[Start]
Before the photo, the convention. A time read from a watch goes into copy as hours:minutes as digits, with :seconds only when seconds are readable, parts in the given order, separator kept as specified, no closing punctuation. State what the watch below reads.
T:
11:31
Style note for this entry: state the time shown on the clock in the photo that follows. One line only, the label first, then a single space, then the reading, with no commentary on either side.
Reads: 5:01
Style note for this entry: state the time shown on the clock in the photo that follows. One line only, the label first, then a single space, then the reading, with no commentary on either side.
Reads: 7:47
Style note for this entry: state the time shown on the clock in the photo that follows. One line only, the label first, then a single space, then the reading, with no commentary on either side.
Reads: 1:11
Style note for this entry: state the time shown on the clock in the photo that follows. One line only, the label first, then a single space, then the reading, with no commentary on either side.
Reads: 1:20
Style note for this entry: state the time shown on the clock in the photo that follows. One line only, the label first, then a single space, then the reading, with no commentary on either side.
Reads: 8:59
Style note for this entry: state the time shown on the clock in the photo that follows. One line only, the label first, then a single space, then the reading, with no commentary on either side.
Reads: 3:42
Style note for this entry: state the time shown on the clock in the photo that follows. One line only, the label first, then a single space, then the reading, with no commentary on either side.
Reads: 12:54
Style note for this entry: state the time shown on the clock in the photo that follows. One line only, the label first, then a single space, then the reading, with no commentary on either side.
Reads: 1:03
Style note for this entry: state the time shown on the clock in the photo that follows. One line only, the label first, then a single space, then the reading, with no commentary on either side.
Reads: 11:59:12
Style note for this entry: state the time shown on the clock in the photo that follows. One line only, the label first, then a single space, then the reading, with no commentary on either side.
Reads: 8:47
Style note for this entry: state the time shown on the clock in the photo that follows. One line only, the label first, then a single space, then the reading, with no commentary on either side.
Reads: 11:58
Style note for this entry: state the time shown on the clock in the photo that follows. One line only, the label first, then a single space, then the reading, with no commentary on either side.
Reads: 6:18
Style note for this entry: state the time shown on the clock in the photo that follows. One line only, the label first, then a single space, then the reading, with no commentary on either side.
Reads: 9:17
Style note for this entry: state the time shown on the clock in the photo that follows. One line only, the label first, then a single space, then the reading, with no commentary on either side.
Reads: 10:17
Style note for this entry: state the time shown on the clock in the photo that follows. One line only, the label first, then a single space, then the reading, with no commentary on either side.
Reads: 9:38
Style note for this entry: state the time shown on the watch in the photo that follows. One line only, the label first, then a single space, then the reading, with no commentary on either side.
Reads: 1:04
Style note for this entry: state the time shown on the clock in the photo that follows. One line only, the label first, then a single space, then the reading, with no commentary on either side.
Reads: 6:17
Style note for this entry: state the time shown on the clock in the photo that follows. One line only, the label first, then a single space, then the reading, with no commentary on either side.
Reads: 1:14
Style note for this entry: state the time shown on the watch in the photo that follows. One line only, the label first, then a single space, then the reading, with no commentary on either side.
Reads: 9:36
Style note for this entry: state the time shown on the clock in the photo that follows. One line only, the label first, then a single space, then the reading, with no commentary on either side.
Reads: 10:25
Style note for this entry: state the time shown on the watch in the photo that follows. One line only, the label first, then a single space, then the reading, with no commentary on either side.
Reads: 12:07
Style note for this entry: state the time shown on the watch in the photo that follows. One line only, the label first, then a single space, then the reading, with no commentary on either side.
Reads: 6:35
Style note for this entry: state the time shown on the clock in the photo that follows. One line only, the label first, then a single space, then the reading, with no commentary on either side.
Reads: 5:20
[End]
> **OBJECTIVE**
Reproduce the listing above word for word, starting at its first line and ending at the line that contains "Reads: 5:01", with both of those lines included.

> **THE COMPLETED TASK**
Before the photo, the convention. A time read from a watch goes into copy as hours:minutes as digits, with :seconds only when seconds are readable, parts in the given order, separator kept as specified, no closing punctuation. State what the watch below reads.
T:
11:31
Style note for this entry: state the time shown on the clock in the photo that follows. One line only, the label first, then a single space, then the reading, with no commentary on either side.
Reads: 5:01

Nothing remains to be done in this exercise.